Sunday, August 31, 2014

Summer Translations

Madame,

Quite the set of homeless experiences—and reactions—you have chronicled!  I am intrigued by each of them!

That video making the rounds could be the updated and abbreviated equivalent of Steinbeck’s Great Depression tale.

School in August is indeed a travesty, for many reasons.  Ever notice how many decisions we as a society make that are worse than decisions of previous years?  It’s not all rose-colored glasses and the selective memories of the experienced!

My favorite summer memory?  Oh my [why do I hear George Takei every time I see those two words? :)], there are so many, including some of those you had!  If I had to focus on just one favorite, I would say it was riding my bike FAR out on the country road that was close to our city housing edition, enjoying the sun and warmth, and then sitting with my pepsi bottle and comic book under a tree and leisurely reading.  Afterwards, I would sometimes even walk the bike back, because I enjoyed the time to think.

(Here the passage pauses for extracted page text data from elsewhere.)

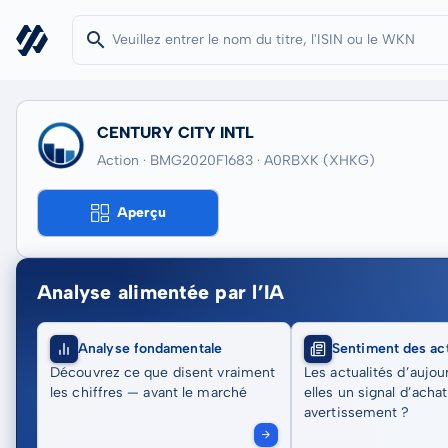
CENTURY CITY INTL
Action · BMG2020F1683
· A0RBXK
(XHKG)
Aperçu
Analyse alimentée par l’IA
Analyse fondamentale
Sentiment des act
Découvrez ce que disent vraiment
Les actualités d’aujou
les chiffres — avant le marché
elles un signal d’acha
avertissement ?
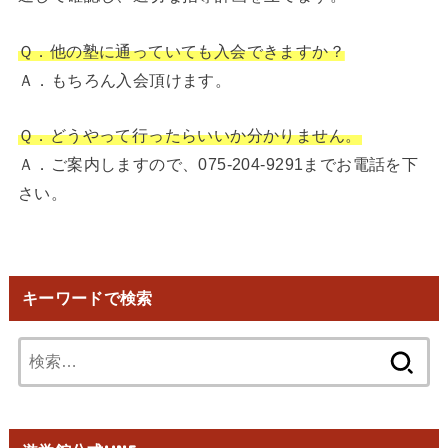
Ｑ．他の塾に通っていても入会できますか？
Ａ．もちろん入会頂けます。
Ｑ．どうやって行ったらいいか分かりません。
Ａ．ご案内しますので、075-204-9291までお電話を下
さい。
キーワードで検索
検
索:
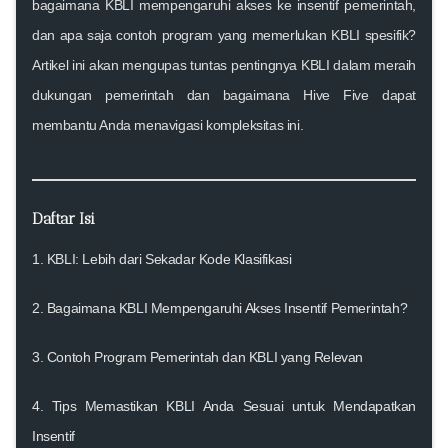
bagaimana KBLI mempengaruhi akses ke insentif pemerintah,
dan apa saja contoh program yang memerlukan KBLI spesifik?
Artikel ini akan mengupas tuntas pentingnya KBLI dalam meraih
dukungan pemerintah dan bagaimana Hive Five dapat
membantu Anda menavigasi kompleksitas ini.
Daftar Isi
1. KBLI: Lebih dari Sekadar Kode Klasifikasi
2. Bagaimana KBLI Mempengaruhi Akses Insentif Pemerintah?
3. Contoh Program Pemerintah dan KBLI yang Relevan
4. Tips Memastikan KBLI Anda Sesuai untuk Mendapatkan
Insentif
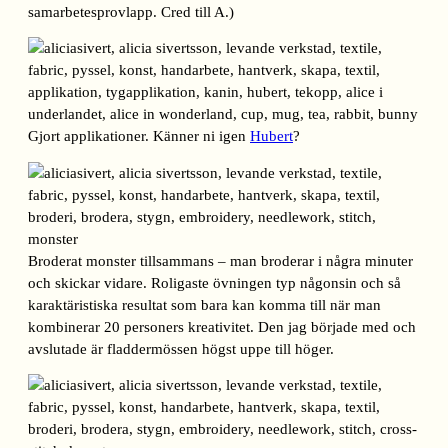
samarbetesprovlapp. Cred till A.)
Gjort applikationer. Känner ni igen
Hubert
?
Broderat monster tillsammans – man broderar i några minuter
och skickar vidare. Roligaste övningen typ någonsin och så
karaktäristiska resultat som bara kan komma till när man
kombinerar 20 personers kreativitet. Den jag började med och
avslutade är fladdermössen högst uppe till höger.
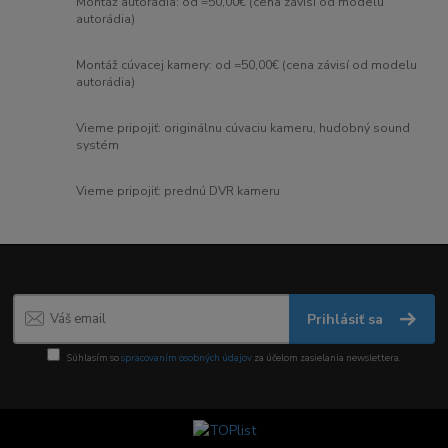
Montáž autorádia: od =50,00€ (cena závisí od modelu
autorádia)
Montáž cúvacej kamery: od =50,00€ (cena závisí od modelu
autorádia)
Vieme pripojiť: originálnu cúvaciu kameru, hudobný sound
systém
Vieme pripojiť: prednú DVR kameru
Prihlásiť sa
Súhlasím so
spracovaním osobných údajov
za účelom zasielania newslettera.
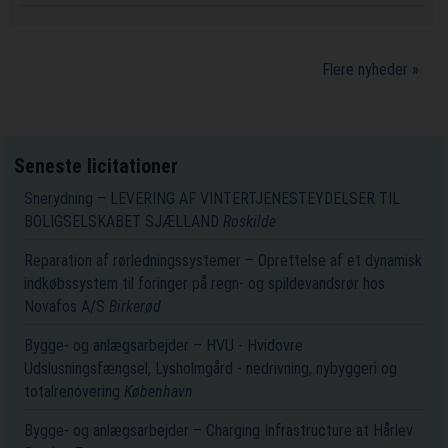
Flere nyheder »
Seneste licitationer
Snerydning – LEVERING AF VINTERTJENESTEYDELSER TIL
BOLIGSELSKABET SJÆLLAND
Roskilde
Reparation af rørledningssystemer – Oprettelse af et dynamisk
indkøbssystem til foringer på regn- og spildevandsrør hos
Novafos A/S
Birkerød
Bygge- og anlægsarbejder – HVU - Hvidovre
Udslusningsfængsel, Lysholmgård - nedrivning, nybyggeri og
totalrenovering
København
Bygge- og anlægsarbejder – Charging Infrastructure at Hårlev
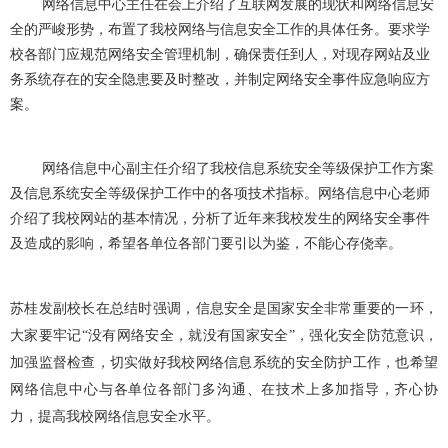
网络信息中心主任在会上介绍了互联网发展的现状和网络信息安
全的严峻形势，布置了我校网络与信息安全工作的具体任务。要求学
校各部门应规范网络安全管理机制，确保责任到人，对现存网站及业
务系统存在的安全隐患要及时整改，并制定网络安全事件应急响应方
案。
网络信息中心副主任介绍了我校信息系统安全等级保护工作方案
及信息系统安全等级保护工作中的各项技术指标。网络信息中心老师
介绍了我校网站的基本情况，分析了近年来我校发生的网络安全事件
及造成的影响，希望各单位各部门要引以为鉴，不能心存侥幸。
苏桂发副校长在总结时强调，信息安全是国家安全非常重要的一环，
大家要牢记
“没有网络安全，就没有国家安全”，强化安全防范意识，
加强监督检查，切实做好我校网络信息系统的安全防护工作，也希望
网络信息中心与各单位各部门多沟通、在技术上多加指导，齐心协
力，提高我校网络信息安全水平。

My reading of War and Peace goes at a leisurely pace, and an enjoyable one.  I am not immune to endless distractions and obligations!

The translation I started to read was from 2008 or so, from a husband and wife team—he a American specialist in Russian literature, she a Russian.  They included a great notes section and left a lot of the original French in (with notes at the bottom to translate that).  But it was a borrowed copy from the library, and its edges of the cover started to get very worn, so I knew it wasn’t going to make it.  I therefore bought the latest translation e-version, also by the same couple.  They have removed (well, translated and incorporated) most of the French in this 2014 version.  I do enjoy this translation of the book, as it is much better than the torturous one I read previously many years ago.  To read W&P too early in life, and especially an unrobust translation—folly.

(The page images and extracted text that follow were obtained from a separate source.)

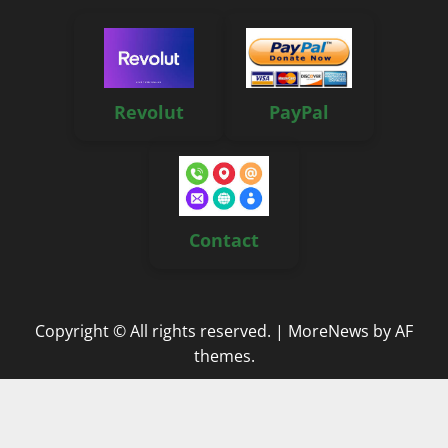
Revolut
PayPal
Contact
Copyright © All rights reserved.
|
MoreNews
by AF
themes.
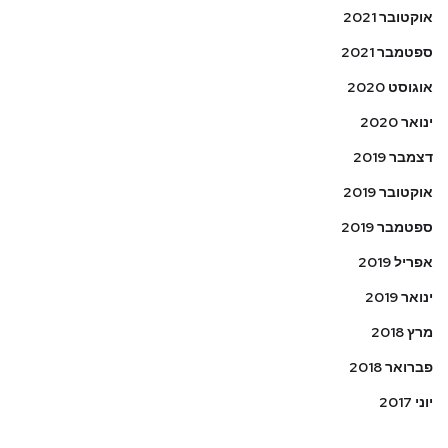
אוקטובר 2021
ספטמבר 2021
אוגוסט 2020
ינואר 2020
דצמבר 2019
אוקטובר 2019
ספטמבר 2019
אפריל 2019
ינואר 2019
מרץ 2018
פברואר 2018
יוני 2017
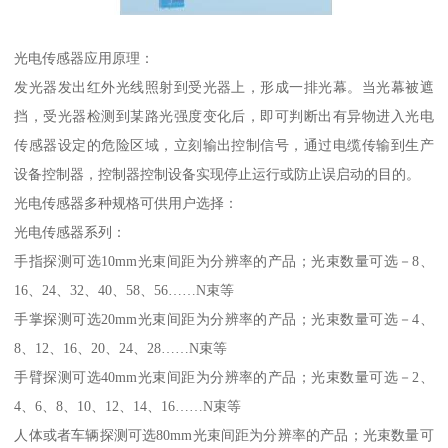
光电传感器应用原理：
发光器发出红外光线照射到受光器上，形成一排光幕。当光幕被遮
挡，受光器检测到某路光强度变化后，即可判断出有异物进入光电
传感器设定的危险区域，立刻输出控制信号，通过电缆传输到生产
设备控制器，控制器控制设备实现停止运行或防止误启动的目的。
光电传感器多种规格可供用户选择：
光电传感器系列：
手指探测可选10mm光束间距为分辨率的产品；光束数量可选－8、
16、24、32、40、58、56……N束等
手掌探测可选20mm光束间距为分辨率的产品；光束数量可选－4、
8、12、16、20、24、28……N束等
手臂探测可选40mm光束间距为分辨率的产品；光束数量可选－2、
4、6、8、10、12、14、16……N束等
人体或者车辆探测可选80mm光束间距为分辨率的产品；光束数量可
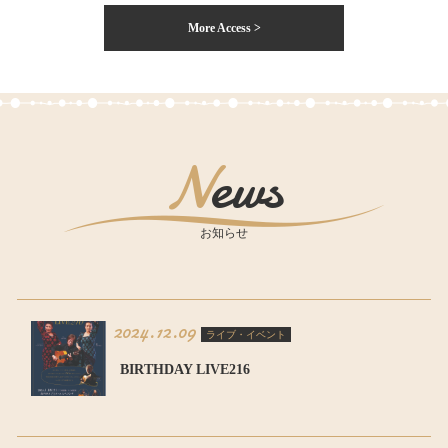
More Access >
News
お知らせ
2024.12.09
ライブ・イベント
BIRTHDAY LIVE216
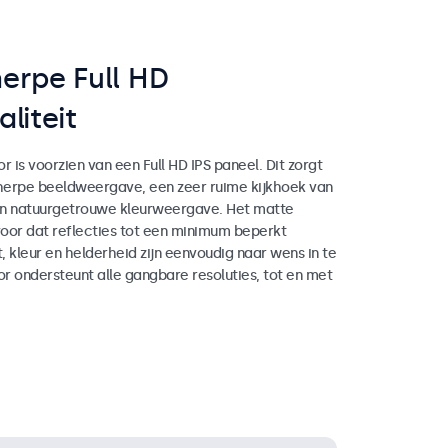
erpe Full HD
liteit
r is voorzien van een Full HD IPS paneel. Dit zorgt
herpe beeldweergave, een zeer ruime kijkhoek van
en natuurgetrouwe kleurweergave. Het matte
oor dat reflecties tot een minimum beperkt
 kleur en helderheid zijn eenvoudig naar wens in te
or ondersteunt alle gangbare resoluties, tot en met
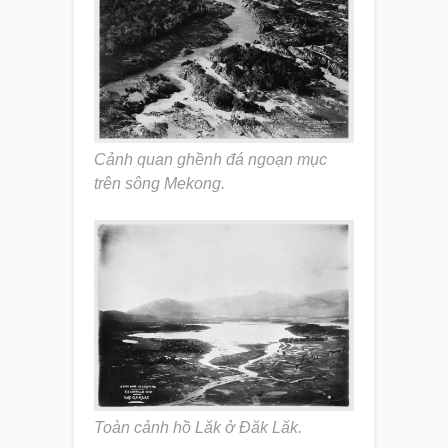
Cảnh quan ghềnh đá ngoạn mục
trên sông Mekong.
Toàn cảnh hồ Lăk ở Đăk Lăk.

Of course, a Russian friend of mine, with pity, said I would never fully understand Tolstoy or Tolstoy’s works, especially War and Peace, unless I read them in Russian, as some feeling especially is not translatable to English.  Wonder if that is what Isaac Rabel meant when he said “if the world could write by itself, it would write like Tolstoy.”

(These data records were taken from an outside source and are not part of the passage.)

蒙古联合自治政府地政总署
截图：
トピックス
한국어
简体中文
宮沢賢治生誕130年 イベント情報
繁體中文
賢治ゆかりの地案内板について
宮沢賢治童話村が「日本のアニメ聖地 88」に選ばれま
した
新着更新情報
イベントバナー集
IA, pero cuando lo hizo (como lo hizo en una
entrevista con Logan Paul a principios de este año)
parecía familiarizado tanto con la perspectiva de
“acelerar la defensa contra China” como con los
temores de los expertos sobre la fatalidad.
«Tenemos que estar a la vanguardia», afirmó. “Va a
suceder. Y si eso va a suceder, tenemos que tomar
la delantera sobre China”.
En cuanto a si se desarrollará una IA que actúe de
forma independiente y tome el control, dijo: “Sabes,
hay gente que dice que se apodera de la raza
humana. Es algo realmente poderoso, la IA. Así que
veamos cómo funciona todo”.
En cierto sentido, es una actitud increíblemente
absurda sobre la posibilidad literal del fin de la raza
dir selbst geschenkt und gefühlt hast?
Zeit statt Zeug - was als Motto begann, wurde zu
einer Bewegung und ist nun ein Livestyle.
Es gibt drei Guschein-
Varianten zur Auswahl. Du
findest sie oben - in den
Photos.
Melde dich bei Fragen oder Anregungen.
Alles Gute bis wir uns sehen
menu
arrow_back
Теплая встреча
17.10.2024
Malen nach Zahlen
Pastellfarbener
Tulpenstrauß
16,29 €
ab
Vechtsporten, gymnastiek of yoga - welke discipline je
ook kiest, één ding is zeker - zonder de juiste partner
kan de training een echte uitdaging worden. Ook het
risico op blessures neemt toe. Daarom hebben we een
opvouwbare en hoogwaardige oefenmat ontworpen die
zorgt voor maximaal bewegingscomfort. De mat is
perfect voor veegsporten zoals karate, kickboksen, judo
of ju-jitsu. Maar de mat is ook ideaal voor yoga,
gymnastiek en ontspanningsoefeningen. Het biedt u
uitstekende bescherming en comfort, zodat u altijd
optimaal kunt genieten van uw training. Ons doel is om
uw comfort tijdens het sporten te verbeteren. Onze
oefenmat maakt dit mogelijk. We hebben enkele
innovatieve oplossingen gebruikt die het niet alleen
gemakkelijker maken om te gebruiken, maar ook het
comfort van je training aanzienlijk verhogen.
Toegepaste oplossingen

I admire Tolstoy’s independent observance of the world and his saying that “My hero is truth.”

I’m thinking that were he an American today, he would comment on the bitter ironies of Labor Day: 1) That it is a merely a day off for most and they make no connection to its meaning, and 2) that we have a holiday ostensibly to celebrate Labor/The Worker, yet in all the times since Labor Day became a federal holiday, Labor/The Worker have rarely been so little valued.